A verdade é que nos preocupamos tanto em fazer acontecer que não observamos a vida passar enquanto acertamos os últimos preparativos. São tantos os planos que terminam ou começam com as surpresas que o destino nos apresenta. São tantas as decisões que parecem desconexas no momento em que as tomamos, mas que com o passar do tempo entendemos que não foi uma escolha e sim a única alternativa que podíamos seguir naquela situação. Tudo ao redor nos levava até ela. Tudo que estava nublado e só o tempo foi ou é capaz de clarear.
Já me preocupei demais com questões que não mereciam nem sequer que eu arcasse por um milímetro as minhas sobrancelhas. Já desconfiei. Já procurei encontrar o que nunca quis ver. Já me senti traída. Não por amor, mas por lealdade. Não por atitudes, mas pela falta delas. Já acreditei no que nunca existiu. E agora vejo que isso tudo foi em vão. Talvez a minha falta de experiência tenha me levado a me aborrecer com coisas tão pequenas. Talvez não.
Hoje não quero mais saber se estão todos falando de mim ou se nem sabem que eu existo. Não importa o que dizem ou deixam de dizer sobre ele, sobre mim, sobre nós. Não interessa se quem se diz meu amigo gosta realmente de mim ou é só fingimento. Não quero saber o que fulano acha de mim, se beltraninha não vai parar de dar em cima do meu amor, ou ainda se a outra não cansou de esfregar as declarações mais sem fundamento na minha cara. Não procuro mais saber o que não devo, o que não me faz bem.
O melhor chega até nós mais cedo ou mais tarde. No tempo certo. Não há preocupação que acelere o que está predestinado a acontecer. A recompensa de quem confia, de quem sabe que cumpriu o seu papel para estar onde está, sempre chega. Portanto, não deixe que nada desvie sua atenção ou seu caminho. Siga o rumo traçado pelo seu coração. E mesmo que nem tudo aconteça da forma que você gostaria, não chore, não desista. Não se culpe. No final você vai perceber que tudo sempre fica do melhor jeito para nós. Até quando isso parece simplesmente incompreensível.

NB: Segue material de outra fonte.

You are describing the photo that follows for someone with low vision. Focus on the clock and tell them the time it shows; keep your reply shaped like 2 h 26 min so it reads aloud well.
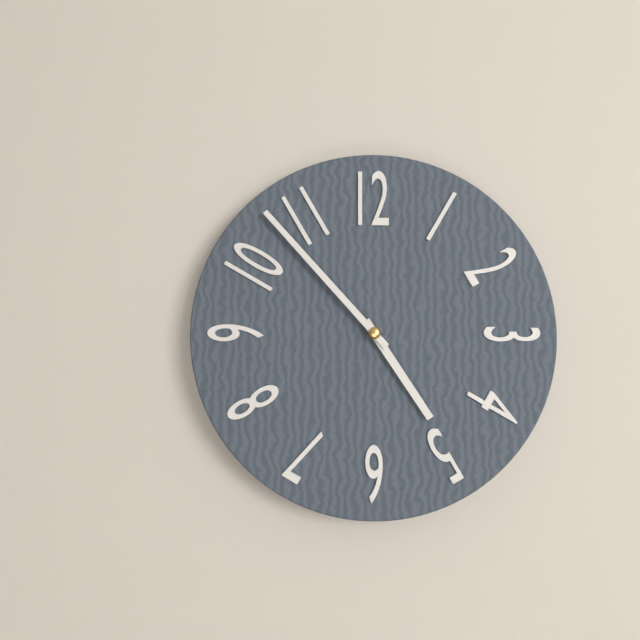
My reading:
4 h 53 min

Se for assim, não quero amadurecer...
Desde pequeninha eu sonhava com os contos de fadas, amores proibidos, possíveis, impossíveis, realizados. Com apenas três anos eu já sabia a estória da Cinderela na ponta da língua, sentava num banquinho, cruzava as pernas, abria o livro de ponta cabeça enquanto fingia que o lia para os meus bichinhos de pelúcia. Com doze eu delirava com um amor platônico. Com quinze eu esperava encontrar meu príncipe encantado numa esquina qualquer da vida, trocar olhares, me apaixonar à primeira vista e viver feliz pra sempre.
Cresci um pouco, conheci pessoas, lugares, opiniões. Percebi o quanto é fácil construir uma vida cômoda, sem problemas, sem desafios, sem amor. Por sorte antes de me deixar levar, compreendi que de nada vale viver sem sentir calafrios pelo corpo, sem adrenalina, sem felicidade. Lógico que sei que contos de fadas não acontecem todos os dias na vida das pessoas, mas acontecem. Talvez os príncipes e as princesas não sejam tão perfeitos como nas fábulas, ou o 'felizes pra sempre' omita as adversidades que vão surgir pelo caminho, mas confio que o amor possa enfrentar tudo o que quiser.
Chame de ingenuidade ou criancice. Diga que eu sou nova, que ainda vou me decepcionar muito a ponto de desistir dos meus sentimentos, sonhos e ideais. Fale o que quiser, não me importo, mas também não entendo, não escuto.
Não me serve uma vida mais ou menos. Não me adianta um bom emprego, um amante qualquer. Puxa, essa é a minha vida. É a minha única chance de arriscar, de tentar, de ser feliz. Quero viver com toda a plenitude que eu conseguir, quero um coração puro o suficiente para valorizar cada pequeno detalhe dos meus dias. Quero amar com todas as minhas forças. Afinal, só nos braços do meu amor que eu encontro minha verdadeira paz. E não há outro lugar no mundo em que eu queira estar.
Se com o passar do tempo eu for me tornar uma amargurada sem fantasias, se eu for deixar de acreditar nos meus sonhos.. não quero o tempo passe. Quero congelar esse momento pra sempre. Quero estar com o coração totalmente preenchido, com o peito repleto de suspiros, com o estômago cheinho de borboletas exatamente como agora.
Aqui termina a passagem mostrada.